***** EXCERPTED TEXT
The most common mistake comes before choosing: it’s sticking with the same old option without evaluating the other five.
How to choose: three criteria at once
The question is no longer “how do I configure SAP for this?” Now it’s “which of the six options fits this process?” And it’s answered using three dimensions of analysis at the same time.
Technical criterion. How well each option solves the problem, what technical debt it leaves, how it integrates with the rest of the systems, and how maintainable it remains five years out.
Economic criterion. What it costs to build, operate and evolve each option over three to five years. The real total cost of ownership, with licenses, infrastructure, talent and debt included. What frees up capital and what leaves it tied down.
Business experience. Which option gives the end user the experience the process demands, which one speeds up the cycle, and which one enables a competitive edge the others block.
No single dimension decides on its own. A cheaper option that generates technical debt ends up costing more. A technically elegant option that users don’t adopt solves nothing. The decision lives at the intersection of the three.
Why traditional AMS is no longer enough
An AMS set up as incident management resolves symptoms. Each closed ticket, however, is information about how the business operates: what the standard covers well, where it falls short, which critical processes are held together with temporary patches. That information exists in every AMS. In most, it’s discarded.
The AMS that makes sense today handles each incident twice. The first time resolves the user’s case within the service level agreement (SLA). The second asks whether the problem will recur and what prevents it from coming back. The first response is support. The second is continuous consulting. Without that second layer, tickets reproduce endlessly and the company pays twice: for the license and for the symptom.
**********
***** DATA
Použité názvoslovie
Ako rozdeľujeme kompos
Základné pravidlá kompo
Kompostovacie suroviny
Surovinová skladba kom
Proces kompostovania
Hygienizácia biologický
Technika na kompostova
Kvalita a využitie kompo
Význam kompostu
**********
WHAT YOU NEED TO DO
1) In the excerpt on SAP options and AMS, over how many years does the economic criterion weigh the cost of each option?
2) For each statement, say whether it agrees with the excerpt on SAP options and AMS, and quote the words that decide it: (a) The most common mistake is picking the cheapest option. (b) In most AMS, the information from closed tickets is discarded. (c) One dimension can be enough to decide among the options.
3) Carry the excerpt on SAP options and AMS forward from its last sentence.
The items come from a separate source.

TASK-BY-TASK OUTPUTS
1) Three to five years.

2)
(a) No: “it’s sticking with the same old option without evaluating the other five.”
(b) Yes: “In most, it’s discarded.”
(c) No: “No single dimension decides on its own.”

3)
What profile does this work
This service calls for a profile different from the classic SAP consultant. Someone who understands the process end to end, knows the six options in real depth, can model the economics of each, and answers to no vendor’s sales quota. Someone who can say “this stays in SAP,” “this moves out to a cloud application,” “this gets replaced by an external service,” “this gets orchestrated with agents” — and defend each decision with all three criteria at once.
That’s business process consulting. It works on the process, not the system. It’s technology-neutral. And it uses AI as part of the method, at every stage, from discovery to cost modeling.
What’s at stake over the next two years
Over the next two years, companies’ technology decisions are going to diverge far more than they did in the past decade. Those who evaluate case by case, with a process mindset and no vendor reflex, will operate with lighter systems that are easier to change and cheaper. Those who keep buying traditional AMS on the assumption that SAP solves everything will keep paying licenses for capabilities they no longer use and accumulating technical debt on processes that should have left the core years ago.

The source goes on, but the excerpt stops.